In an email sent this week to the AP, Floyd Abrams, a lawyers who represented Lorillard Tobacco Co. in the court challenge, said the Justice Department's decision came as no surprise. "The graphic warnings imposed by the FDA were constitutionally indefensible," he wrote.
In a statement released Tuesday, the FDA said it would "undertake research to support a new rulemaking consistent with the Tobacco Control Act," the AP said. There was no time frame set for the new revised labeling.

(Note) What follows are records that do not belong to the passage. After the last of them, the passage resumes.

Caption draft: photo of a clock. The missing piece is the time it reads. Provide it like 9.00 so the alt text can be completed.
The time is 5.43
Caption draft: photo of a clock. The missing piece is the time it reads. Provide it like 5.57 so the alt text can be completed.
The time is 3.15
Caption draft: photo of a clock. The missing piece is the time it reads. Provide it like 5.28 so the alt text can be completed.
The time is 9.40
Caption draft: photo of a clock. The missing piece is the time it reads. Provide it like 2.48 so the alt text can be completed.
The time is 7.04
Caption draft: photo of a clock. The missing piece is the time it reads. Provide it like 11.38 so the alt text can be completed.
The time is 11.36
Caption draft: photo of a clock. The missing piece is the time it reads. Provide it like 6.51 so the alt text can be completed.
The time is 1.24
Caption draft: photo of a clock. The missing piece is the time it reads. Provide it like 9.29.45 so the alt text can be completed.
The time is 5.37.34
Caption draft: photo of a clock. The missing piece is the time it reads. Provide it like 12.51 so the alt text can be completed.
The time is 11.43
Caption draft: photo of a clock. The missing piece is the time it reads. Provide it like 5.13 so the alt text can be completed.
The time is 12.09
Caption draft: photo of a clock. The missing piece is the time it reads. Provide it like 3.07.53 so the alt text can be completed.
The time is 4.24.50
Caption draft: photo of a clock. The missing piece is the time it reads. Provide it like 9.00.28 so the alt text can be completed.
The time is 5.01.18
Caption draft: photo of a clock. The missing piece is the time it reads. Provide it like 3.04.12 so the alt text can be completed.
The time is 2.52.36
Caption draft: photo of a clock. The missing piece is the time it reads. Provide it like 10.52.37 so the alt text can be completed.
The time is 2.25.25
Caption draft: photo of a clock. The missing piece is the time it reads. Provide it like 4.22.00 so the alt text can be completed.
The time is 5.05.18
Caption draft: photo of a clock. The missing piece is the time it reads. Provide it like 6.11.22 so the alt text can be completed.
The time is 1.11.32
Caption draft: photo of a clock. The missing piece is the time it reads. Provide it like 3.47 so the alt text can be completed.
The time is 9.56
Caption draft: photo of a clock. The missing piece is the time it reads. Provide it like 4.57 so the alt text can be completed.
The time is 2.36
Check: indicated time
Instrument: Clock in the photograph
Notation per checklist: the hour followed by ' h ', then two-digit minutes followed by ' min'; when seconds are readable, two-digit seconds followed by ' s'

The nine original proposed images, designed to fill the top half of all cigarette packs, had stirred controversy since the concept first emerged in 2009.
One image shows a man's face and a lighted cigarette in his hand, with smoke escaping from a hole in his neck -- the result of a tracheotomy. The caption reads, "Cigarettes are addictive." Another image shows a mother holding a baby as smoke swirls about them, with the warning: "Tobacco smoke can harm your children."
A third image depicts a distraught woman with the caption: "Warning: Smoking causes fatal lung disease in nonsmokers."
A fourth picture shows a mouth with smoked-stained teeth and an open sore on the lower lip. "Cigarettes cause cancer," the caption reads.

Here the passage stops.